● **INSTRUCTIONS TO FOLLOW**
The answer must be every line below that holds the word "können".

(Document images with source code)
┌──

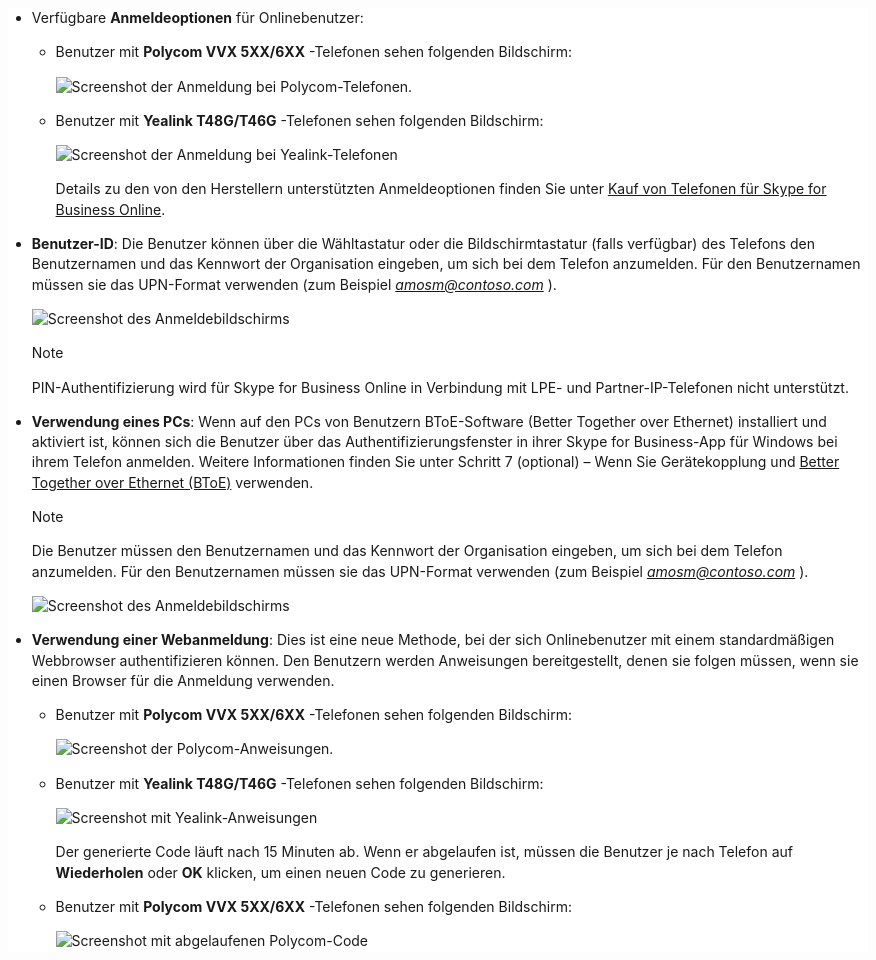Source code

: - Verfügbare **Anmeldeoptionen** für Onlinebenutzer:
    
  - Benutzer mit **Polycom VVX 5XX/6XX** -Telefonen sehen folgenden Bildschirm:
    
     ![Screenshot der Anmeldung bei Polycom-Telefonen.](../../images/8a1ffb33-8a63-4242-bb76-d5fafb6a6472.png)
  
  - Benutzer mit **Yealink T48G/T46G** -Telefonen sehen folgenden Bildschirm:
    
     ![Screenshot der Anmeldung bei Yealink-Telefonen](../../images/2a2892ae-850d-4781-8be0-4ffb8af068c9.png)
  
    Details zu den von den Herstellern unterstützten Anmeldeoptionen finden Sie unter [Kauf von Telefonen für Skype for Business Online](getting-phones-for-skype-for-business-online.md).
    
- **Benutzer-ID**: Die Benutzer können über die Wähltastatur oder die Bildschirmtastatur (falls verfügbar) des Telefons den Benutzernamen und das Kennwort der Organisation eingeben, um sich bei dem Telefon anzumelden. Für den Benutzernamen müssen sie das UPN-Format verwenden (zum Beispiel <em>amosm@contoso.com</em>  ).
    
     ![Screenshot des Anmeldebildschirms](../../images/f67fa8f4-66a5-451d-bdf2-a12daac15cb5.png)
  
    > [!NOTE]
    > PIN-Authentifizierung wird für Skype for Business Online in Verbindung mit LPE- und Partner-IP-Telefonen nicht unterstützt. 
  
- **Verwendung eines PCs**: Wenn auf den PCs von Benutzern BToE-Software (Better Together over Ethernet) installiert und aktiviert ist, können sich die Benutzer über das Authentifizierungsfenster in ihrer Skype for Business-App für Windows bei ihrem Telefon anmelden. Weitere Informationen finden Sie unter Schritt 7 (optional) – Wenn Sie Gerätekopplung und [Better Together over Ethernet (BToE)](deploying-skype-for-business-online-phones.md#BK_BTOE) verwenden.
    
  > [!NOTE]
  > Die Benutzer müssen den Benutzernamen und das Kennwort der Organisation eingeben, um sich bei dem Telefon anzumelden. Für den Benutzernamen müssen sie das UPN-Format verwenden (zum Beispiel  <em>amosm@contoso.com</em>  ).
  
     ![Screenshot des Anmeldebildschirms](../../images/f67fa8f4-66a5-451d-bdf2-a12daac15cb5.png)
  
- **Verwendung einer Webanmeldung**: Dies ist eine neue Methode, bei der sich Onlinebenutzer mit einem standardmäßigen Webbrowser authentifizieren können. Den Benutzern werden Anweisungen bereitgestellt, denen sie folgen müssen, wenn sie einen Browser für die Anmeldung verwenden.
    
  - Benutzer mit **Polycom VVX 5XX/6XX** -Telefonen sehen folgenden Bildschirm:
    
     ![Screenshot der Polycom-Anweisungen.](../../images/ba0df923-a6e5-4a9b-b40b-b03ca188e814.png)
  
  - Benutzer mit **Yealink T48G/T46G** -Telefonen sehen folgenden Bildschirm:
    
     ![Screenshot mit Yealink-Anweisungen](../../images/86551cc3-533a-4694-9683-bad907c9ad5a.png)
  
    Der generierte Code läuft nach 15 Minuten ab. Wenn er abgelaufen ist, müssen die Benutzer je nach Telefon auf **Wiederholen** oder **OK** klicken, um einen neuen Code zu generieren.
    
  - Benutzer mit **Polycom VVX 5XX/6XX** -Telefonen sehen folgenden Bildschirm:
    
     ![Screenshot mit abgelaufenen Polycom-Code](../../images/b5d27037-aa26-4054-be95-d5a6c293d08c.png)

└──

● **WRITTEN ANSWER**
- **Benutzer-ID**: Die Benutzer können über die Wähltastatur oder die Bildschirmtastatur (falls verfügbar) des Telefons den Benutzernamen und das Kennwort der Organisation eingeben, um sich bei dem Telefon anzumelden. Für den Benutzernamen müssen sie das UPN-Format verwenden (zum Beispiel <em>amosm@contoso.com</em>  ).
- **Verwendung eines PCs**: Wenn auf den PCs von Benutzern BToE-Software (Better Together over Ethernet) installiert und aktiviert ist, können sich die Benutzer über das Authentifizierungsfenster in ihrer Skype for Business-App für Windows bei ihrem Telefon anmelden. Weitere Informationen finden Sie unter Schritt 7 (optional) – Wenn Sie Gerätekopplung und [Better Together over Ethernet (BToE)](deploying-skype-for-business-online-phones.md#BK_BTOE) verwenden.
- **Verwendung einer Webanmeldung**: Dies ist eine neue Methode, bei der sich Onlinebenutzer mit einem standardmäßigen Webbrowser authentifizieren können. Den Benutzern werden Anweisungen bereitgestellt, denen sie folgen müssen, wenn sie einen Browser für die Anmeldung verwenden.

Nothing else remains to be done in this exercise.